I spent last week driving the Oregon Coast. I spent weeks and weeks researching and planning the trip and I was giddy with excitement to see in person the majesty of the Pacific Northwest. I can say in all honesty, it did not disappoint. It took me nine hours to travel just over a hundred miles last Sunday because I stopped at every pull-off and every state park to soak up the view, the smell and of course, the sound of the waves on rocks.







I witnessed Thor’s Well, The Devil’s Churn, Spouting Horn, Cape Perpetua and all the small coves and beaches along the way where the combination of massive rock and massive wave created jet-like sounds that reverberated in my soul. For seven days and nights I was in earshot of the ocean. The rhythmic tide was my constant companion on this otherwise solo journey. I alternated between the highest cliffs to my toes in the water, back and forth, all day long every day. I was awake as the clouds rolled in over the water and I fell asleep only after the sun had set beyond the horizon.

I sat and watched the endless flow of water to rock and back again, crying for how alone I felt, crying for how small and insignificant I felt, crying for how endless the world is and how short our time here is, crying at the majesty before me, crying in gratitude at being able to see and feel it all. And then, for the last two days of my trip, I dipped down into California to see the redwood trees in Jedediah State Park.

I grew up with woods behind my house. The college I attended was known for all the trees on campus. I moved from Illinois to Pennsylvania mostly for the beauty of the mountains of trees out there and I now live on a farm in Michigan set in the woods. A lifetime ago, I walked through woods while the man I was with told me the scientific names of the trees and showed me how to tell one variety of pine from another. He spoke of the forest as though he were telling stories of his life – as things he knew not just from books, but from his soul. It is a day I have never forgotten because it’s a day when I first realized how much I loved the trees, too. It was the moment when I realized how my whole life hadn’t just coincidentally near woods, but that, from the moment I had been able as an adult, I had chosen the woods, if only in passive context, as where I wanted to be. It wasn’t long after that that the redwoods became the only entry on my bucket list, the only thing I knew with certainty that I wanted to see before I died.
The redwoods were on James’ bucket list, too. We were so busy living our dream here on the farm that we didn’t even talk about bucket list things until it was too late for him to start crossing them off, but the trees were one of only a few things he had jotted down and so my visit to the redwoods wasn’t entirely a solo one. With a small container of ashes in hand, I set off into the woods in Jedediah Park. I didn’t pick the biggest tree, where everyone would stop and take selfies. I didn’t pick the tallest or the most obvious tourist spot in the park.

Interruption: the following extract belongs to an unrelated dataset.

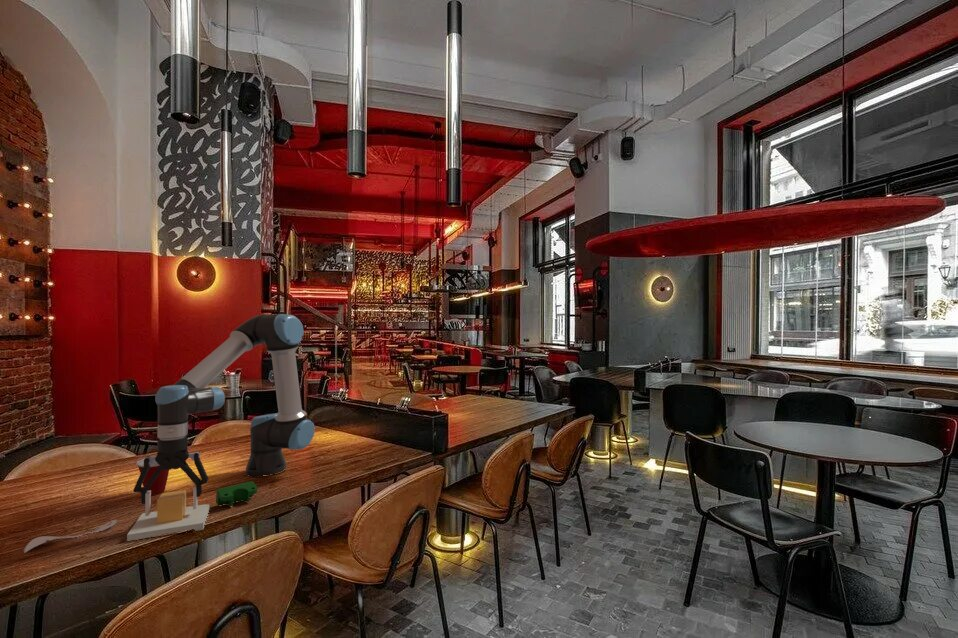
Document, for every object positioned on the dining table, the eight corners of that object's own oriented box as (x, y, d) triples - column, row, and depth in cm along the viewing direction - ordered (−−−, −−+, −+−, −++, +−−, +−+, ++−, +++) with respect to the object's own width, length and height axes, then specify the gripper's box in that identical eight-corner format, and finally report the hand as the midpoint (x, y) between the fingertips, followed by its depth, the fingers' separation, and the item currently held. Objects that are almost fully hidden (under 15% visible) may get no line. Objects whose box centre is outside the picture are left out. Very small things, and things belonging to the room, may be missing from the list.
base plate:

I chose a tree just off to the side of the path, where the sunlight was shining down through the leaves, but far from any trails or viewing areas. There were ferns and the biggest clover I have ever seen growing underfoot. The air smelled dusty for lack of rain and the blue of the sky was almost impossible to see for all the trees. I brushed aside a pile of needles and leaves and my words and tears mixed with the ashes that I left at the base of the tree. I placed the needles back over the small pile of dust and stood there a long while wondering how a tree can live so long and a man cannot. My tears came from a depth of sorrow I cannot describe but there, beneath the majesty of that tree, I felt the beginnings of acceptance. I hate with a fire that still threatens to consume me, that he is gone, but I am slowly starting to realize that is the reality I have to move forward with. There, with branches reaching to the heavens, I felt a shift towards that acceptance, a movement in my soul to let go of what should have been and just to hold on to all that was. James and I talked about where he wanted his ashes to be. Originally he had wanted them to be scattered here on the farm, but when we realized staying on the farm might not be a permanent choice for me, we revisited the topic. “I want to be wherever you are,” he said. Among the trees is where I will always be, somehow, someway, and so shall he.